__What is required__:
In the music reviews, how many years separate Gina Villalobos's album Sola from her previous album?

__Extract__:
MATIJA DEDIC/Sentiana: Not quite a young lion anymore, this jazz piano man plays with that special something that attracted you to young Chick Corea and young Keith Jarrett. Playing in a trio with a pair of real hitters at his side, this isn't a set of smooth jazz for cocktail hour. Playing with the commitment of a real jazzbo, this former tyro hasn't finished looking in all the corners and under all the rocks as he issues an original program of transporting jazz that takes you places you didn't even know you wanted to go. Solid stuff throughout, Dedic is your go to piano man when you don't want to hear a program of samey-samey. Well done.

DOUG RICHARDS TRIO featuring DONNA SINGER/Jazz in the Living Room: And here's a solid voiced jazz thrush that has a command of the oldies but doesn't feel a need to attack them with the tortured artist effect. Singer keeps it upbeat where others like to slow it down and let you know how they feel. Singer apparently feels happy and good for her. Her style isn't an out of touch upbeatness, it's an attitude that just seems to know right where the sweet spot is. This is one of those more fun takes we've heard on jazz oldies in quite some time. Well done.

GINA VILLALOBOS/Sola: Bouncing back after a period of creative burn out that distanced this from her last album by five years, Villalobos never left the track that had her as a contender. Percolating with elements that make you notice the Lucinda Williams/Sheryl Crow similarities, it doesn't take that much of listen to make you remember that everything sounds like something else at this point, but once you scratch below the surface, that's where the uniqueness and the surprises lie. Hot and raw, the exposed nerves are paraded on display here but it never comes across as kvetching. Deep stuff that's a must for anyone that's been celebrating the 25th anniversary reissue of Williams' "debut" (third album). This is the sound of a soul on fire that can't be extinguished. Whew!

__Supplied information__:
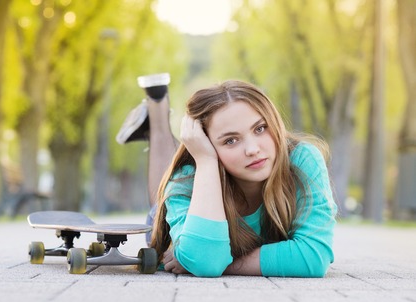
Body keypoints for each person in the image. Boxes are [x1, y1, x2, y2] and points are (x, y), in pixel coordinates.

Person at [117, 76, 337, 278]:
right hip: (171, 218)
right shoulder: (187, 181)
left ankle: (154, 120)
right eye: (230, 141)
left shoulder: (302, 160)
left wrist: (226, 264)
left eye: (260, 128)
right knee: (162, 195)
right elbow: (206, 262)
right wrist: (205, 161)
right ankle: (157, 119)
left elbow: (313, 257)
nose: (252, 149)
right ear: (206, 146)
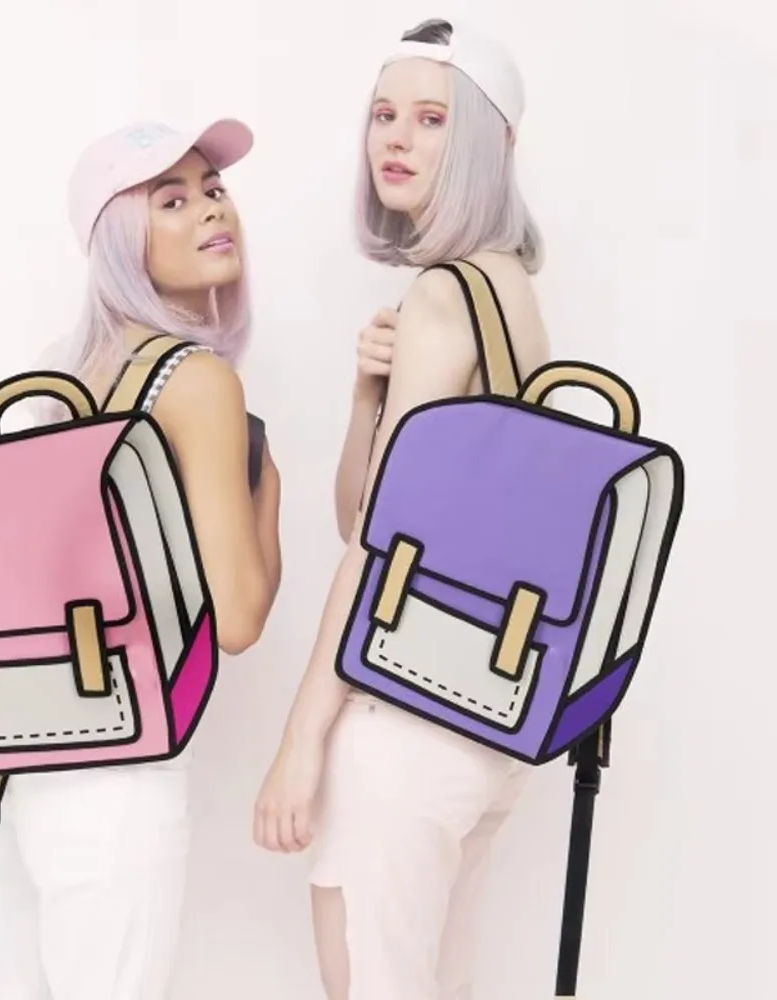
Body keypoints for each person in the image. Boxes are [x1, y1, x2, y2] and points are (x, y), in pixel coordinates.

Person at [254, 18, 550, 1000]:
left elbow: (379, 545)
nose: (396, 138)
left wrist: (301, 739)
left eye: (433, 118)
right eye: (385, 114)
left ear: (492, 142)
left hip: (402, 724)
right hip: (482, 722)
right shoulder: (505, 292)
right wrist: (366, 398)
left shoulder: (441, 299)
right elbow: (369, 515)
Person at [0, 117, 282, 1000]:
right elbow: (237, 619)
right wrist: (269, 486)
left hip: (33, 775)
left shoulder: (66, 377)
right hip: (122, 783)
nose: (212, 209)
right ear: (119, 240)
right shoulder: (196, 380)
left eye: (213, 189)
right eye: (171, 200)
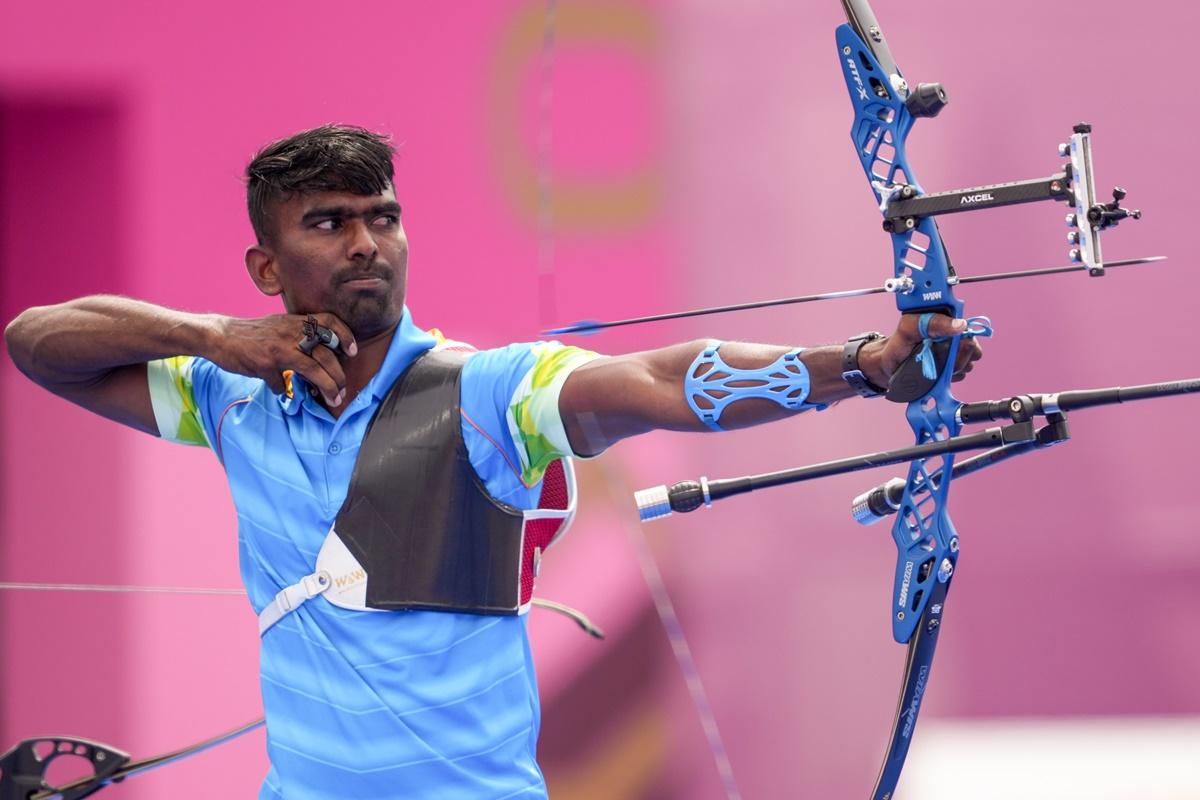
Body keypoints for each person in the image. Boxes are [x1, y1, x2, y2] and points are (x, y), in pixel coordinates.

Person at [3, 125, 981, 799]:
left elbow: (657, 379)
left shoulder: (488, 390)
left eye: (381, 215)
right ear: (267, 266)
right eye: (328, 222)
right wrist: (222, 339)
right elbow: (38, 340)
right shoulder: (234, 399)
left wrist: (861, 366)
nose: (365, 242)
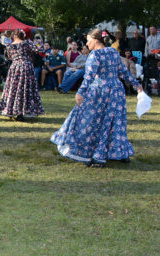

__Solution to this problem__:
Five years.